Since PHP 4.4.0 and 5.1.0, three additional escape sequences are used to match common character types when UTF-8 mode is selected. They are:
\P{XX}
A character with the attribute xx
\P{XX}
A character with no attribute xx
\x
An extended Unicode character
The attribute name represented by the above xx is used to restrict the usual category properties of Unicode. Each character has one such determined property, specified by two abbreviated letters. In order to be compatible with Perl, you can add a ^ to the left curly brace {After ^ to indicate inverse. For example: \p{^lu} is equivalent to \p{lu}.
If you specify only one letter through \p or \p, it contains all attributes that begin with the letter. In this case, the escape sequence of curly braces is optional.
\P{L}
\pl
Specifying a case insensitive match has no effect on these escape sequences, for example, \p{lu} always matches uppercase letters.

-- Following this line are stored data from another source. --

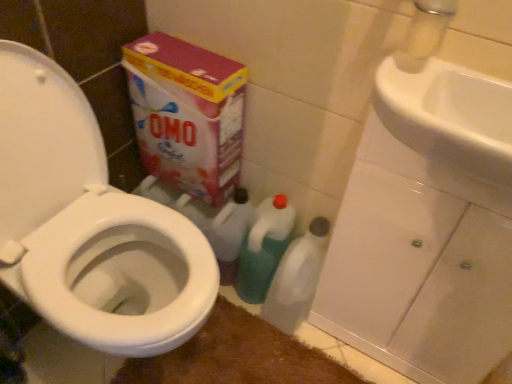
Question: Should I look upward or downward to see transparent plastic bottle at lower center, which appears as the 1th cleaning product when viewed from the right?

Choices:
 (A) down
 (B) up

Answer: (A)

Question: Would you say white glossy sink at upper right contains transparent plastic bottle at lower center, positioned as the 2th cleaning product in left-to-right order?

Choices:
 (A) no
 (B) yes

Answer: (A)

Question: Is white glossy sink at upper right to the right of transparent plastic bottle at lower center, positioned as the 2th cleaning product in left-to-right order, from the viewer's perspective?

Choices:
 (A) no
 (B) yes

Answer: (B)

Question: From the image's perspective, is white glossy sink at upper right below transparent plastic bottle at lower center, which appears as the 1th cleaning product when viewed from the right?

Choices:
 (A) yes
 (B) no

Answer: (B)

Question: Considering the relative sizes of white glossy sink at upper right and transparent plastic bottle at lower center, positioned as the 2th cleaning product in left-to-right order, in the image provided, is white glossy sink at upper right wider than transparent plastic bottle at lower center, positioned as the 2th cleaning product in left-to-right order,?

Choices:
 (A) no
 (B) yes

Answer: (B)

Question: Is white glossy sink at upper right to the left of transparent plastic bottle at lower center, which appears as the 1th cleaning product when viewed from the right, from the viewer's perspective?

Choices:
 (A) no
 (B) yes

Answer: (A)

Question: Would you say white glossy sink at upper right is outside transparent plastic bottle at lower center, positioned as the 2th cleaning product in left-to-right order?

Choices:
 (A) yes
 (B) no

Answer: (A)

Question: From a real-world perspective, is white glossy toilet at left located higher than brown plush bath mat at lower center?

Choices:
 (A) no
 (B) yes

Answer: (B)

Question: From a real-world perspective, is white glossy toilet at left below brown plush bath mat at lower center?

Choices:
 (A) yes
 (B) no

Answer: (B)

Question: From the image's perspective, is white glossy toilet at left on brown plush bath mat at lower center?

Choices:
 (A) yes
 (B) no

Answer: (A)

Question: Considering the relative positions of white glossy toilet at left and brown plush bath mat at lower center in the image provided, is white glossy toilet at left behind brown plush bath mat at lower center?

Choices:
 (A) yes
 (B) no

Answer: (B)

Question: Is white glossy toilet at left far away from brown plush bath mat at lower center?

Choices:
 (A) yes
 (B) no

Answer: (B)

Question: Can you confirm if white glossy toilet at left is smaller than brown plush bath mat at lower center?

Choices:
 (A) yes
 (B) no

Answer: (B)

Question: Does transparent plastic bottle at lower center, which appears as the 1th cleaning product when viewed from the right, turn towards brown plush bath mat at lower center?

Choices:
 (A) no
 (B) yes

Answer: (B)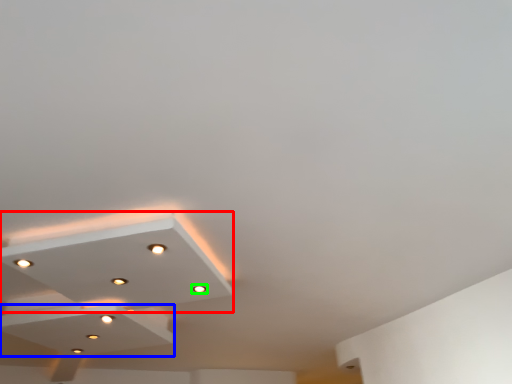
Question: Which object is positioned closest to lamp (highlighted by a red box)? Select from exhaust hood (highlighted by a blue box) and light (highlighted by a green box).

Choices:
 (A) exhaust hood
 (B) light

Answer: (A)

The Unicode character set is defined in specific text. Use a literal name to match one of these character sets. For example:
\p{greek}
\p{han}
is not in the determined text is concentrated to Common.
\x escapes matches any number of Unicode characters. \x equivalent to (? >\pm\pm*)
That is, it matches a character without a "mark" attribute, followed by any number of characters by the "mark" attribute. And think of this sequence as an atomic group (see below). A typical character with a "Mark" attribute is a grave accent that affects the preceding character.
It is not fast to match characters with Unicode attributes, because PCRE needs to search for a data structure that contains more than 15000 characters. This is why the traditional escape sequence \d, \w, and not the Unicode attribute are used in pcre.